The result is that an obscure back access road from RFK to the new ballpark area will be used exclusively by Nats buses, which, the team claims, now take only "five to seven minutes" to get from RFK to a drop-off spot on M Street, just another five- to seven-minute walk to the main entrance. Can Ted's Shuttle really get you from your car to his front door in 15 minutes? Or will we have to recall the shuttle bus nightmares at FedEx Field that blighted the Redskins' relations with fans for years?
The Nats have also been acutely aware of what Mark Lerner calls "obviously two of the world's ugliest garages" that sit beyond left and center field. A few thousand fans in $10 to $17 seats in the upper deck will see spectacular city vistas that include the U.S. Capitol or the Washington Monument. For the fans in the high-priced seats in the lower bowl, those garages were in danger of being their monuments. Not anymore, says Lerner.
"You won't think of them as garages anymore," Lerner vows, because he'll have them covered by Opening Day with league logos, replicas of the "Washington All-Stars" from the right field scoreboard in RFK as well as colorful baseball-themed ads.
Even the exterior facades of the park, modeled on the Washington Convention Center, have, in recent weeks, gone from dreary to sleek as the glistening finishing materials have been put in place and burnished. The Lerner family and team president Stan Kasten, who love retro red brick, wince whenever they're reminded that they inhabit the only park in history with modern architecture. Who did I.M. Pei play for? Soon, even they may have to admit that the District gave them an iconic design.

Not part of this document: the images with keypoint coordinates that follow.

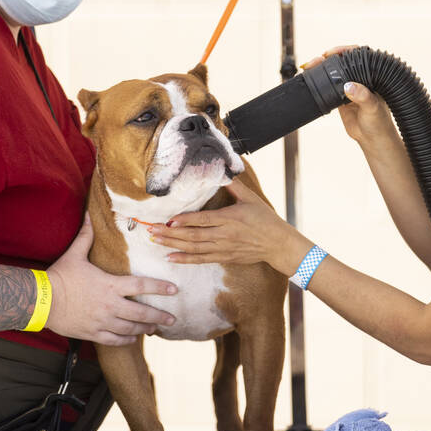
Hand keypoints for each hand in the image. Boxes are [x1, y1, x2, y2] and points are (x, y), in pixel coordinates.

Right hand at [47, 215, 179, 345]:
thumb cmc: (59, 276)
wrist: (41, 301)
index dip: (159, 287)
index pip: (141, 286)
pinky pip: (115, 340)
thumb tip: (89, 215)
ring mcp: (102, 321)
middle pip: (141, 313)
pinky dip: (126, 340)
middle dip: (159, 316)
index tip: (174, 290)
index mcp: (110, 284)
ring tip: (154, 329)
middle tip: (172, 320)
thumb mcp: (74, 254)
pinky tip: (133, 338)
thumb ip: (86, 236)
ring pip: (130, 328)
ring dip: (145, 329)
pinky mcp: (93, 333)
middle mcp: (110, 305)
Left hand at [148, 180, 310, 275]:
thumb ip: (233, 185)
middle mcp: (225, 235)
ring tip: (155, 241)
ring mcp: (224, 248)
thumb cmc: (266, 219)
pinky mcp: (224, 258)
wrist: (278, 244)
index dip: (185, 220)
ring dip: (173, 245)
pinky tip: (170, 258)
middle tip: (151, 230)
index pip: (204, 220)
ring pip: (194, 248)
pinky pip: (201, 260)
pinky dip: (185, 259)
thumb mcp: (251, 198)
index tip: (169, 219)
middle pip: (193, 235)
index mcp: (231, 218)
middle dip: (170, 233)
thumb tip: (221, 170)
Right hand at [303, 45, 396, 147]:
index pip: (358, 56)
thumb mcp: (373, 108)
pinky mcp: (340, 98)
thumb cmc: (379, 122)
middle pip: (342, 62)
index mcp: (372, 76)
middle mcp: (361, 79)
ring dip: (320, 68)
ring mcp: (349, 88)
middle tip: (317, 60)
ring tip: (310, 67)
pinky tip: (309, 78)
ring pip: (333, 73)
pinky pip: (327, 86)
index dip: (344, 51)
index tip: (332, 53)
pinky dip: (318, 82)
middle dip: (328, 59)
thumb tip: (349, 86)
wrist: (373, 140)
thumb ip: (362, 96)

Okay, that's it for the semi-good news. Now, cover your eyes. Directly behind home plate, the cement trucks, the billowing clouds of dust on hot afternoons and all the industrial detritus of the Florida Rock and Gravel Company constitute an enormous and inexcusable 5.8-acre eyesore. It'll be sitting there all season, damaging the river views from all the ramps to the first base upper deck. If the land doesn't get rezoned so Florida Rock can develop it or, more likely, sell it, the monstrosity could stay for two or three seasons. Nothing in the vicinity of any other major league park is even one-tenth as ugly.

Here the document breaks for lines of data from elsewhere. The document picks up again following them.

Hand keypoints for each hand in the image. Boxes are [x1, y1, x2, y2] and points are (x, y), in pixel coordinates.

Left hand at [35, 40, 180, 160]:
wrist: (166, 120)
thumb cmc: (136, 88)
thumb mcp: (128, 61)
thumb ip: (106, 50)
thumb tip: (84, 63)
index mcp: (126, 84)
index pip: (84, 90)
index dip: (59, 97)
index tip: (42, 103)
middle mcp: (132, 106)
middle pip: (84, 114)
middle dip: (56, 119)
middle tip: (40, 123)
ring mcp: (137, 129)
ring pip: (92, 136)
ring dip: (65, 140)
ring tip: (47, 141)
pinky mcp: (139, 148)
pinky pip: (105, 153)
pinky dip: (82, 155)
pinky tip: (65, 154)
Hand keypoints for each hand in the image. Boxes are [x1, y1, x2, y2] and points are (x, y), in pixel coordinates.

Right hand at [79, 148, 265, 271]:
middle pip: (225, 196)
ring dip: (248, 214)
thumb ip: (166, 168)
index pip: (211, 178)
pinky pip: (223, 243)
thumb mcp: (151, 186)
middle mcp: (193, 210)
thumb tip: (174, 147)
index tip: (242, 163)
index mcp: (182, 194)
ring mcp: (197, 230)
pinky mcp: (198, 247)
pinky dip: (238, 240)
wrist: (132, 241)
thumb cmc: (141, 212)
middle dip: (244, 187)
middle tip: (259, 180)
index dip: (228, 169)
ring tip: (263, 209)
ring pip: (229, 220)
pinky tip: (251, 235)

"With 20/20 hindsight it's almost incredible that Florida Rock is still there. People have been trying to get it [re]zoned for at least 10 years," Mark Lerner said. "It really is sad. . . . We're just going to put up a red fence so you can't see it from ground level."

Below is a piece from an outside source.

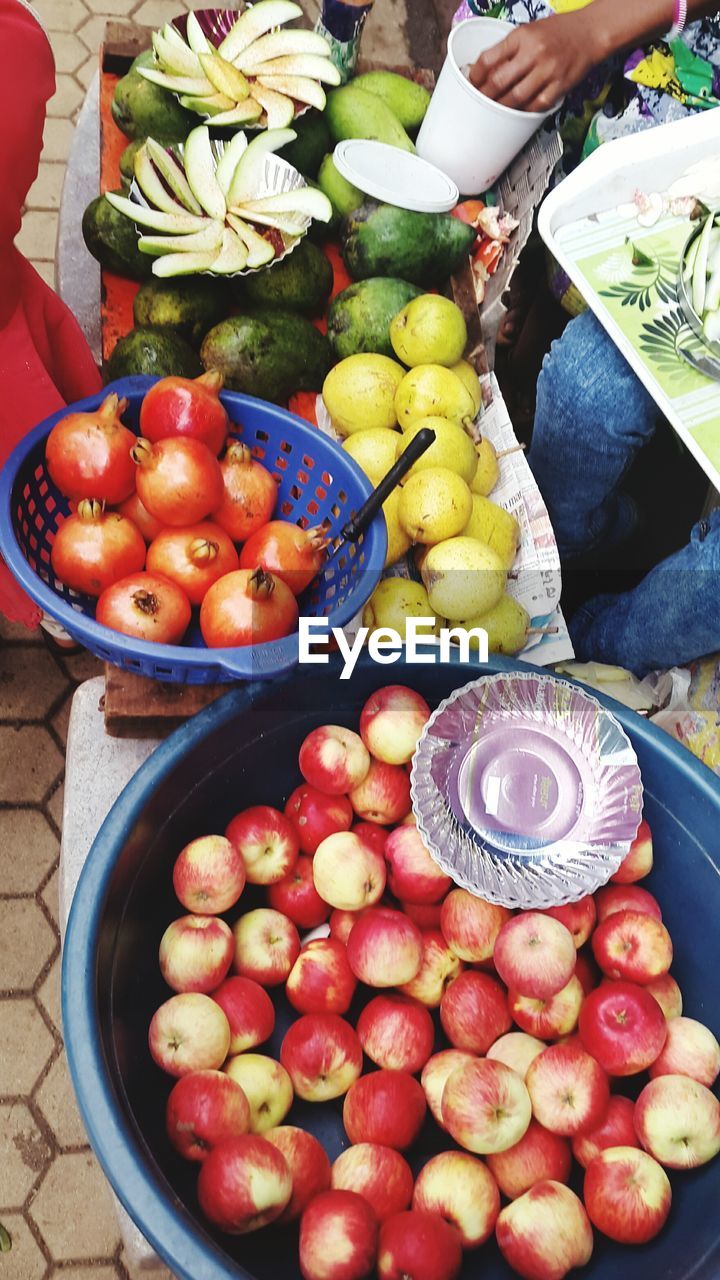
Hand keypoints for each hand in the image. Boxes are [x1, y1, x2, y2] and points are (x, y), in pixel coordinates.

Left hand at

As for the gruesome WASA site beyond right field, which could have been addressed long ago, it would be the Most Unsightly Thing Near Any Big League Park if Florida Rock and Gravel hadn't already retired the trophy.
Over the next few years, patience and perhaps forgiveness may be required for those who venture outside the new park. A legal battle between two developers has delayed the development of one side of Half Street for at least 18 months. Half Street is supposed to be the glamorous main entrance to the park from the Navy Yard Metro. On the other side of Half Street is a huge block-long hole, several stories deep, where construction by Monument Realty has stopped.
The District was lucky to sell bonds for its $611 million ballpark in boom times with interest rates unusually low. But you have to take the bust that follows the boom. And nobody knows how long that will last or if it will be deep or shallow.
Michael Stevens, executive director of the Capital Riverfront Business Improvement District, said: "This area may develop in somewhat different ways and at a different pace in this economy. But that isn't necessarily bad."
We've waited this long. Now, just 33 more days until a new park opens. Someday, the Anacostia riverfront will amaze us, just maybe not as soon as we hoped. When it comes to fulfilling huge civic dreams, what's a few years, more or less. In for a dime, in for a decade.